[Collected data entries]

________________________________________

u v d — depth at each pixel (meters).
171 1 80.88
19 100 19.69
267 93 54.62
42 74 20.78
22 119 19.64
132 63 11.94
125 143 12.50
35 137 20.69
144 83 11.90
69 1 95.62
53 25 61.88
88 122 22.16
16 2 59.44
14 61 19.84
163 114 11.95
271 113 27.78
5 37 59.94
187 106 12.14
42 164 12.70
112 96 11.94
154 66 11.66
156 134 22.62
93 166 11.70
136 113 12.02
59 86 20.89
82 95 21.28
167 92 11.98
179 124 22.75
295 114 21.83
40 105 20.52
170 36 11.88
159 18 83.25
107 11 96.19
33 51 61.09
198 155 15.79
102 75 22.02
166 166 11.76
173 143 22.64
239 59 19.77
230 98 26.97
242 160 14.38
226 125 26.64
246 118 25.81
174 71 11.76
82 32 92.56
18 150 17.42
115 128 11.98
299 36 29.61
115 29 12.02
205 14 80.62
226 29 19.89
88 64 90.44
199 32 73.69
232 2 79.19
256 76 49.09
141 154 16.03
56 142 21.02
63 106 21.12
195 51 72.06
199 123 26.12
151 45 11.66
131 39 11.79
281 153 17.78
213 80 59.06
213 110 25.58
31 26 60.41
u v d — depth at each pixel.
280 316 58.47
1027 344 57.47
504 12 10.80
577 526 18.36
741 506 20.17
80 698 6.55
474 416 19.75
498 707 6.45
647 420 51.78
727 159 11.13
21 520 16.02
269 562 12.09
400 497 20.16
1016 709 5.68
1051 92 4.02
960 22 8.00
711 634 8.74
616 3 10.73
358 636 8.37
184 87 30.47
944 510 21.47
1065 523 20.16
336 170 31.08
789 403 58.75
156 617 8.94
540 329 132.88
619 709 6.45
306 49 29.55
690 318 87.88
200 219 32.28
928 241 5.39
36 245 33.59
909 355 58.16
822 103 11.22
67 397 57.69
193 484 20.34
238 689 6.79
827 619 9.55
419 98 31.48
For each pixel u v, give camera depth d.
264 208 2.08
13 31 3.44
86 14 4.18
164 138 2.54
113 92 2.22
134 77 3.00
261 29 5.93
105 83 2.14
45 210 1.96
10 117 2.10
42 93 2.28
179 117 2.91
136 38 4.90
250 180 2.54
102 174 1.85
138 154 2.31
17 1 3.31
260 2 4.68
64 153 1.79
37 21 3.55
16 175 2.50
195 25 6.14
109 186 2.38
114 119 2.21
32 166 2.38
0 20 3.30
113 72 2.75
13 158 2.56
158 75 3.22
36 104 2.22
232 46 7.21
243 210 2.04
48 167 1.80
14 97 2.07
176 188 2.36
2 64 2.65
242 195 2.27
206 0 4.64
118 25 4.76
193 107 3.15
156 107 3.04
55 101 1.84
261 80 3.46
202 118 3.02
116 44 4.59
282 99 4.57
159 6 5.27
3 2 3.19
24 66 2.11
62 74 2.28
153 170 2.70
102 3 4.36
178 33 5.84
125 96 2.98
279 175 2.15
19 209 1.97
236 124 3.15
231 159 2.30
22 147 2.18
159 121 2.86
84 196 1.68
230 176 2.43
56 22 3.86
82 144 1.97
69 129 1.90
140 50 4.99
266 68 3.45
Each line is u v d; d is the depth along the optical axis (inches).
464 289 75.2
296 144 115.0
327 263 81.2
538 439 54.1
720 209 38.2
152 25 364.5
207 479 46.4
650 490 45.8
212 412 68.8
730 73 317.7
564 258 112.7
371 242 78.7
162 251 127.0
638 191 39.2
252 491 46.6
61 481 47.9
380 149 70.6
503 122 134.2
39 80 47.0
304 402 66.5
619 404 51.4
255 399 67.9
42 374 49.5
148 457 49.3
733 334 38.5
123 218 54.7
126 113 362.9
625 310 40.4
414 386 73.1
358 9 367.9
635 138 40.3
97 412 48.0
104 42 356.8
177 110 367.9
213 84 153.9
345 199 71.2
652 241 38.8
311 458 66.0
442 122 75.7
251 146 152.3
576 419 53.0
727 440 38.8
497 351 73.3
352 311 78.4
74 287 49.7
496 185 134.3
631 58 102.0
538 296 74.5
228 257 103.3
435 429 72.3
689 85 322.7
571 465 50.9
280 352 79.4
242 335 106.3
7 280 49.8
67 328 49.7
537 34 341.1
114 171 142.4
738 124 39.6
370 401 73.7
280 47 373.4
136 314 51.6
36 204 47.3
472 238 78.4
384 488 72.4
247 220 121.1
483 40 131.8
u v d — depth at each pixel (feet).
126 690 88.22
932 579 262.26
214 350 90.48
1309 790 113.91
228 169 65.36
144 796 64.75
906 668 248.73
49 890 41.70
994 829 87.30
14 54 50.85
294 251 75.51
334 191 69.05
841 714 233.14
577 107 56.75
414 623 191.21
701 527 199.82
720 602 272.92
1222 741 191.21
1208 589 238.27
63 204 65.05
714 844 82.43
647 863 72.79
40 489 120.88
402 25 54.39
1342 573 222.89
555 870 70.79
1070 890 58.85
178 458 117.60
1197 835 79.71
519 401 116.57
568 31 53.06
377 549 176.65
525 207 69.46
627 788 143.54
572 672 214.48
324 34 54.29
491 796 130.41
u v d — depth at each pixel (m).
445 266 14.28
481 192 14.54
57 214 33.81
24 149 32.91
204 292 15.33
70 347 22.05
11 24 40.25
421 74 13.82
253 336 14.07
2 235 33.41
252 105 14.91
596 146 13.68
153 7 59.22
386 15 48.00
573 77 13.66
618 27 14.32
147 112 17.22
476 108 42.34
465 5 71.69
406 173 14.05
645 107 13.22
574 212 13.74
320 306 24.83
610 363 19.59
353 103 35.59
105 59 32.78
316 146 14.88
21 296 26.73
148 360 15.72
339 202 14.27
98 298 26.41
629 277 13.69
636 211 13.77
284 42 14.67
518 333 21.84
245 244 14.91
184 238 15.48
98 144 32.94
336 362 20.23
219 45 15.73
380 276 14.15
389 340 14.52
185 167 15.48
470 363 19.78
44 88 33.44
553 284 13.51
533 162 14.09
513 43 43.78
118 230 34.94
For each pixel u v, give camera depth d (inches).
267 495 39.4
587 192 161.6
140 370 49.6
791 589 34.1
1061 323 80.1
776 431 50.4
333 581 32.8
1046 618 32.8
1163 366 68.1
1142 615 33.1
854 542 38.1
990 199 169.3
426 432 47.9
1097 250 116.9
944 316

________________________________________

Problem details — Every line of the records above needs to be given again exactly.

The answer —
u v d — depth at each pixel (meters).
171 1 80.88
19 100 19.69
267 93 54.62
42 74 20.78
22 119 19.64
132 63 11.94
125 143 12.50
35 137 20.69
144 83 11.90
69 1 95.62
53 25 61.88
88 122 22.16
16 2 59.44
14 61 19.84
163 114 11.95
271 113 27.78
5 37 59.94
187 106 12.14
42 164 12.70
112 96 11.94
154 66 11.66
156 134 22.62
93 166 11.70
136 113 12.02
59 86 20.89
82 95 21.28
167 92 11.98
179 124 22.75
295 114 21.83
40 105 20.52
170 36 11.88
159 18 83.25
107 11 96.19
33 51 61.09
198 155 15.79
102 75 22.02
166 166 11.76
173 143 22.64
239 59 19.77
230 98 26.97
242 160 14.38
226 125 26.64
246 118 25.81
174 71 11.76
82 32 92.56
18 150 17.42
115 128 11.98
299 36 29.61
115 29 12.02
205 14 80.62
226 29 19.89
88 64 90.44
199 32 73.69
232 2 79.19
256 76 49.09
141 154 16.03
56 142 21.02
63 106 21.12
195 51 72.06
199 123 26.12
151 45 11.66
131 39 11.79
281 153 17.78
213 80 59.06
213 110 25.58
31 26 60.41
u v d — depth at each pixel.
280 316 58.47
1027 344 57.47
504 12 10.80
577 526 18.36
741 506 20.17
80 698 6.55
474 416 19.75
498 707 6.45
647 420 51.78
727 159 11.13
21 520 16.02
269 562 12.09
400 497 20.16
1016 709 5.68
1051 92 4.02
960 22 8.00
711 634 8.74
616 3 10.73
358 636 8.37
184 87 30.47
944 510 21.47
1065 523 20.16
336 170 31.08
789 403 58.75
156 617 8.94
540 329 132.88
619 709 6.45
306 49 29.55
690 318 87.88
200 219 32.28
928 241 5.39
36 245 33.59
909 355 58.16
822 103 11.22
67 397 57.69
193 484 20.34
238 689 6.79
827 619 9.55
419 98 31.48
For each pixel u v, give camera depth d.
264 208 2.08
13 31 3.44
86 14 4.18
164 138 2.54
113 92 2.22
134 77 3.00
261 29 5.93
105 83 2.14
45 210 1.96
10 117 2.10
42 93 2.28
179 117 2.91
136 38 4.90
250 180 2.54
102 174 1.85
138 154 2.31
17 1 3.31
260 2 4.68
64 153 1.79
37 21 3.55
16 175 2.50
195 25 6.14
109 186 2.38
114 119 2.21
32 166 2.38
0 20 3.30
113 72 2.75
13 158 2.56
158 75 3.22
36 104 2.22
232 46 7.21
243 210 2.04
48 167 1.80
14 97 2.07
176 188 2.36
2 64 2.65
242 195 2.27
206 0 4.64
118 25 4.76
193 107 3.15
156 107 3.04
55 101 1.84
261 80 3.46
202 118 3.02
116 44 4.59
282 99 4.57
159 6 5.27
3 2 3.19
24 66 2.11
62 74 2.28
153 170 2.70
102 3 4.36
178 33 5.84
125 96 2.98
279 175 2.15
19 209 1.97
236 124 3.15
231 159 2.30
22 147 2.18
159 121 2.86
84 196 1.68
230 176 2.43
56 22 3.86
82 144 1.97
69 129 1.90
140 50 4.99
266 68 3.45
Each line is u v d; d is the depth along the optical axis (inches).
464 289 75.2
296 144 115.0
327 263 81.2
538 439 54.1
720 209 38.2
152 25 364.5
207 479 46.4
650 490 45.8
212 412 68.8
730 73 317.7
564 258 112.7
371 242 78.7
162 251 127.0
638 191 39.2
252 491 46.6
61 481 47.9
380 149 70.6
503 122 134.2
39 80 47.0
304 402 66.5
619 404 51.4
255 399 67.9
42 374 49.5
148 457 49.3
733 334 38.5
123 218 54.7
126 113 362.9
625 310 40.4
414 386 73.1
358 9 367.9
635 138 40.3
97 412 48.0
104 42 356.8
177 110 367.9
213 84 153.9
345 199 71.2
652 241 38.8
311 458 66.0
442 122 75.7
251 146 152.3
576 419 53.0
727 440 38.8
497 351 73.3
352 311 78.4
74 287 49.7
496 185 134.3
631 58 102.0
538 296 74.5
228 257 103.3
435 429 72.3
689 85 322.7
571 465 50.9
280 352 79.4
242 335 106.3
7 280 49.8
67 328 49.7
537 34 341.1
114 171 142.4
738 124 39.6
370 401 73.7
280 47 373.4
136 314 51.6
36 204 47.3
472 238 78.4
384 488 72.4
247 220 121.1
483 40 131.8
u v d — depth at each pixel (feet).
126 690 88.22
932 579 262.26
214 350 90.48
1309 790 113.91
228 169 65.36
144 796 64.75
906 668 248.73
49 890 41.70
994 829 87.30
14 54 50.85
294 251 75.51
334 191 69.05
841 714 233.14
577 107 56.75
414 623 191.21
701 527 199.82
720 602 272.92
1222 741 191.21
1208 589 238.27
63 204 65.05
714 844 82.43
647 863 72.79
40 489 120.88
402 25 54.39
1342 573 222.89
555 870 70.79
1070 890 58.85
178 458 117.60
1197 835 79.71
519 401 116.57
568 31 53.06
377 549 176.65
525 207 69.46
627 788 143.54
572 672 214.48
324 34 54.29
491 796 130.41
u v d — depth at each pixel (m).
445 266 14.28
481 192 14.54
57 214 33.81
24 149 32.91
204 292 15.33
70 347 22.05
11 24 40.25
421 74 13.82
253 336 14.07
2 235 33.41
252 105 14.91
596 146 13.68
153 7 59.22
386 15 48.00
573 77 13.66
618 27 14.32
147 112 17.22
476 108 42.34
465 5 71.69
406 173 14.05
645 107 13.22
574 212 13.74
320 306 24.83
610 363 19.59
353 103 35.59
105 59 32.78
316 146 14.88
21 296 26.73
148 360 15.72
339 202 14.27
98 298 26.41
629 277 13.69
636 211 13.77
284 42 14.67
518 333 21.84
245 244 14.91
184 238 15.48
98 144 32.94
336 362 20.23
219 45 15.73
380 276 14.15
389 340 14.52
185 167 15.48
470 363 19.78
44 88 33.44
553 284 13.51
533 162 14.09
513 43 43.78
118 230 34.94
For each pixel u v, give camera depth d (inches).
267 495 39.4
587 192 161.6
140 370 49.6
791 589 34.1
1061 323 80.1
776 431 50.4
333 581 32.8
1046 618 32.8
1163 366 68.1
1142 615 33.1
854 542 38.1
990 199 169.3
426 432 47.9
1097 250 116.9
944 316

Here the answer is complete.